* **DATASET CONTENT**

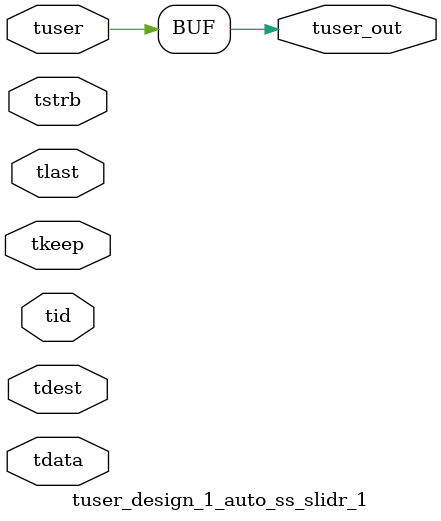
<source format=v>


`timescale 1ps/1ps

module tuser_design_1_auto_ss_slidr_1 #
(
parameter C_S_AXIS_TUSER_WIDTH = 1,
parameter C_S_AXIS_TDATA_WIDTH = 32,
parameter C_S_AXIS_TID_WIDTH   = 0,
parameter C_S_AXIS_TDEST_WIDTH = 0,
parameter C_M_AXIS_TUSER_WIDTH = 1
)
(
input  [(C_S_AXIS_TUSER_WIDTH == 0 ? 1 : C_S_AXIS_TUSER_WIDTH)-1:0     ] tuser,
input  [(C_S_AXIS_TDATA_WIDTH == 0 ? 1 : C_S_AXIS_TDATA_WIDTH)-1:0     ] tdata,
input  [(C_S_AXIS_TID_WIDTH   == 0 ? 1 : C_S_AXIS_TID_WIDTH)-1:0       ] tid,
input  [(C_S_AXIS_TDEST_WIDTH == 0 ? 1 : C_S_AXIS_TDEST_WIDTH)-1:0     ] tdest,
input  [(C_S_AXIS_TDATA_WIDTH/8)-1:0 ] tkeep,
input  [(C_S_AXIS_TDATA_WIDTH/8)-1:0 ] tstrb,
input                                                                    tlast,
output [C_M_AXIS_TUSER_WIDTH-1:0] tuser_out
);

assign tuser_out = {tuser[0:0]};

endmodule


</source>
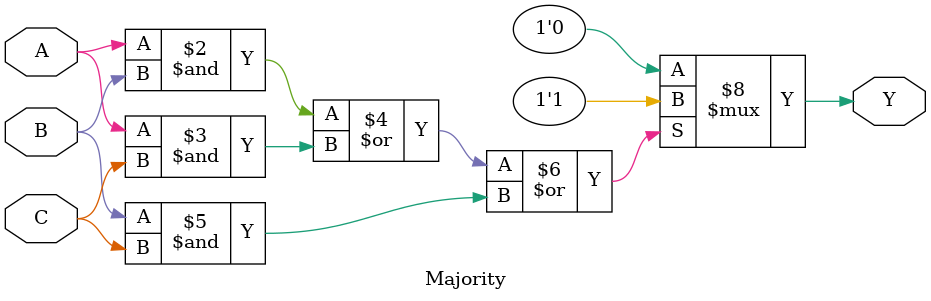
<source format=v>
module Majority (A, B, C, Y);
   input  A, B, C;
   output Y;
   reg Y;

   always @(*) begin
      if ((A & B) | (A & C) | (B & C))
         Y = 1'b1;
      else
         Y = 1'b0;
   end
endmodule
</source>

---

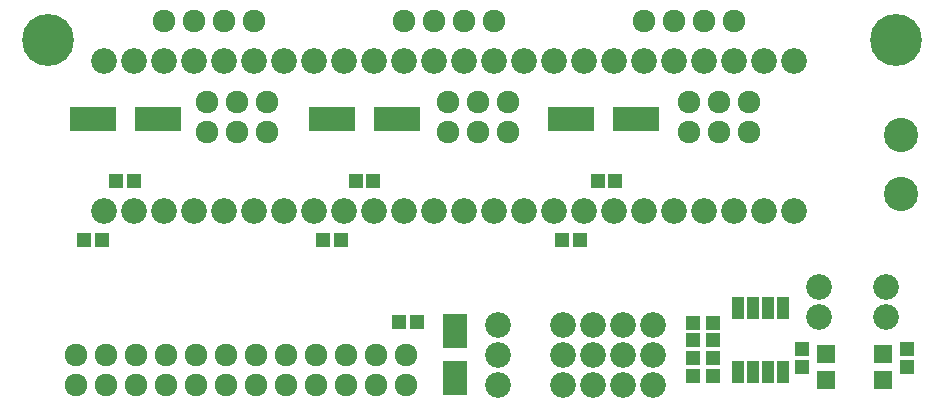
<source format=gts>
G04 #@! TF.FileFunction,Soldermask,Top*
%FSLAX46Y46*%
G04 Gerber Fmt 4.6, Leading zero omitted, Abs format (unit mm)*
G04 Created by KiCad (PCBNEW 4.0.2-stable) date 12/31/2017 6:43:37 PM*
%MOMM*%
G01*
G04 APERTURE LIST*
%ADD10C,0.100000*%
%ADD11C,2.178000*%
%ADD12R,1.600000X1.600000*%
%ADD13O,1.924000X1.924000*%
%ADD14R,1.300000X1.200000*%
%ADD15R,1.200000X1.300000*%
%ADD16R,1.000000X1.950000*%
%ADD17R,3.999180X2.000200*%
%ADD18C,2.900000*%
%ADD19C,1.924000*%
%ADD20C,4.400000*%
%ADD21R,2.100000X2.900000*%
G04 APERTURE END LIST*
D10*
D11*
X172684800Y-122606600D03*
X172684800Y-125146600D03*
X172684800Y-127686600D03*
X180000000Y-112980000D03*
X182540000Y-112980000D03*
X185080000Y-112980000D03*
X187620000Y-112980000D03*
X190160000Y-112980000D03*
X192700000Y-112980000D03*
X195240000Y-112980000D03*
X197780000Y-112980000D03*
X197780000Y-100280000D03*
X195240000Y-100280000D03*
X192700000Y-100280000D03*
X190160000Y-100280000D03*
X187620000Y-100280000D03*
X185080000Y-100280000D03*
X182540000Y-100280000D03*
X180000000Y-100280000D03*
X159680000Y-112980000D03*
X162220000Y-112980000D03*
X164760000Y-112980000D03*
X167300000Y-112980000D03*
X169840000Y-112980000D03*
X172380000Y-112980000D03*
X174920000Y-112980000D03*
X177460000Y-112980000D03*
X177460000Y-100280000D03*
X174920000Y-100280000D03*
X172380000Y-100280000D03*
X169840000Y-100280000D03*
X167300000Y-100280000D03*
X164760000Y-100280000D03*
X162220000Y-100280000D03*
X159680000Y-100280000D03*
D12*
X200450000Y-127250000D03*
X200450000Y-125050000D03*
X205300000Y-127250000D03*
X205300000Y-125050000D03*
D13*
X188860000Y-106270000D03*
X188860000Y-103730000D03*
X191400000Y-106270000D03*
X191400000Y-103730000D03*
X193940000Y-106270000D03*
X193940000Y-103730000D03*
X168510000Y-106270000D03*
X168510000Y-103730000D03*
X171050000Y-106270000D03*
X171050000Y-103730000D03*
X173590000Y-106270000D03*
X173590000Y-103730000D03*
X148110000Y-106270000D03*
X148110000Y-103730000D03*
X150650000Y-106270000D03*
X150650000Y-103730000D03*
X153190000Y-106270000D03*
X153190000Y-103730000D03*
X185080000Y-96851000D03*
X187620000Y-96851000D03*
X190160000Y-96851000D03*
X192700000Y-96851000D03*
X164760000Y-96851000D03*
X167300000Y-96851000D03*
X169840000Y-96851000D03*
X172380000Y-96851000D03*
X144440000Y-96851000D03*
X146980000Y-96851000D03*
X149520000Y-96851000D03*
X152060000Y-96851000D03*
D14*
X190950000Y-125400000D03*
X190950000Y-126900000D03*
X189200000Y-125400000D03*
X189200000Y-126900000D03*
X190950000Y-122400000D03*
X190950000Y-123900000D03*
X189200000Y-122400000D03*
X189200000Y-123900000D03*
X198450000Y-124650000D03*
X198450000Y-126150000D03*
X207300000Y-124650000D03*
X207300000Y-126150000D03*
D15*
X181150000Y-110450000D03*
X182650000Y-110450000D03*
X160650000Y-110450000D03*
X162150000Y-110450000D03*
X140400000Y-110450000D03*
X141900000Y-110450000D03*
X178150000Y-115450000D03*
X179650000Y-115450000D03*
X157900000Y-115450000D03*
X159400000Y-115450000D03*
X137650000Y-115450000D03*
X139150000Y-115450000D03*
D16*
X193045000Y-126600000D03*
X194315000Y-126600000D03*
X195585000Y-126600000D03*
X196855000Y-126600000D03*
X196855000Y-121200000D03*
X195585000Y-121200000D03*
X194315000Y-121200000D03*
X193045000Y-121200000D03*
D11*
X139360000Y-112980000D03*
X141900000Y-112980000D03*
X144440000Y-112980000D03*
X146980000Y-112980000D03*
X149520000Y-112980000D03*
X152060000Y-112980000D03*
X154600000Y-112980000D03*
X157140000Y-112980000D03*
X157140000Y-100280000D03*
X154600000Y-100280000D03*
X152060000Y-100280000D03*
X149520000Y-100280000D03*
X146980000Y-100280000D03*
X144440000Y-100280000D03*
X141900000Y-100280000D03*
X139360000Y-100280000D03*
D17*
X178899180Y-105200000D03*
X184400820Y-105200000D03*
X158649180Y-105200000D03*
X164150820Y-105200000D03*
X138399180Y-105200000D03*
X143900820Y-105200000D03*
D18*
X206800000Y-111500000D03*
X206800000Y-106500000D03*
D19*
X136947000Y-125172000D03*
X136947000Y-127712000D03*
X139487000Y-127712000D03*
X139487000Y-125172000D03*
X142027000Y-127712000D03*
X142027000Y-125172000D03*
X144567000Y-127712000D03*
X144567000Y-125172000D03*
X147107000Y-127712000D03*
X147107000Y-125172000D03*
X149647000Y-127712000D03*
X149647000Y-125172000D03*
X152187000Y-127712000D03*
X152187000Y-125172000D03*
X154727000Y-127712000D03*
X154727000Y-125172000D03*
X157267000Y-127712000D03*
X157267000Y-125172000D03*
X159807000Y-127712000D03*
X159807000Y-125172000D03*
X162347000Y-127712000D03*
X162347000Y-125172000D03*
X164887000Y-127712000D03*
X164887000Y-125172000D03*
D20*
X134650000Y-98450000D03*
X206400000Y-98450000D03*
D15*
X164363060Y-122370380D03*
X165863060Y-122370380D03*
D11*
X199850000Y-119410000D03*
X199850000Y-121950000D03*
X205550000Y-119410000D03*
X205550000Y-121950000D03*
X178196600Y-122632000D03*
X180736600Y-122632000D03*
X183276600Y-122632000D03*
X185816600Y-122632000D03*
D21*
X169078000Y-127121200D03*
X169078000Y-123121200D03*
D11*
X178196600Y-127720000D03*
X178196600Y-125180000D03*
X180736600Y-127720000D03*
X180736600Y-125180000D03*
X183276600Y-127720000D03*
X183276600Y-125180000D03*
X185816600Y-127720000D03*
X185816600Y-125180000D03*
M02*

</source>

* **DIRECTIONS**
Copy out only the lines of the records above from the one with "X178899180Y-105200000D03*" through the one with "X183276600Y-125180000D03*", exactly as they stand, both included.

* **SOLUTION BELOW**
X178899180Y-105200000D03*
X184400820Y-105200000D03*
X158649180Y-105200000D03*
X164150820Y-105200000D03*
X138399180Y-105200000D03*
X143900820Y-105200000D03*
D18*
X206800000Y-111500000D03*
X206800000Y-106500000D03*
D19*
X136947000Y-125172000D03*
X136947000Y-127712000D03*
X139487000Y-127712000D03*
X139487000Y-125172000D03*
X142027000Y-127712000D03*
X142027000Y-125172000D03*
X144567000Y-127712000D03*
X144567000Y-125172000D03*
X147107000Y-127712000D03*
X147107000Y-125172000D03*
X149647000Y-127712000D03*
X149647000Y-125172000D03*
X152187000Y-127712000D03*
X152187000Y-125172000D03*
X154727000Y-127712000D03*
X154727000Y-125172000D03*
X157267000Y-127712000D03*
X157267000Y-125172000D03*
X159807000Y-127712000D03*
X159807000Y-125172000D03*
X162347000Y-127712000D03*
X162347000Y-125172000D03*
X164887000Y-127712000D03*
X164887000Y-125172000D03*
D20*
X134650000Y-98450000D03*
X206400000Y-98450000D03*
D15*
X164363060Y-122370380D03*
X165863060Y-122370380D03*
D11*
X199850000Y-119410000D03*
X199850000Y-121950000D03*
X205550000Y-119410000D03*
X205550000Y-121950000D03*
X178196600Y-122632000D03*
X180736600Y-122632000D03*
X183276600Y-122632000D03*
X185816600Y-122632000D03*
D21*
X169078000Y-127121200D03*
X169078000Y-123121200D03*
D11*
X178196600Y-127720000D03*
X178196600Y-125180000D03*
X180736600Y-127720000D03*
X180736600Y-125180000D03*
X183276600Y-127720000D03*
X183276600Y-125180000D03*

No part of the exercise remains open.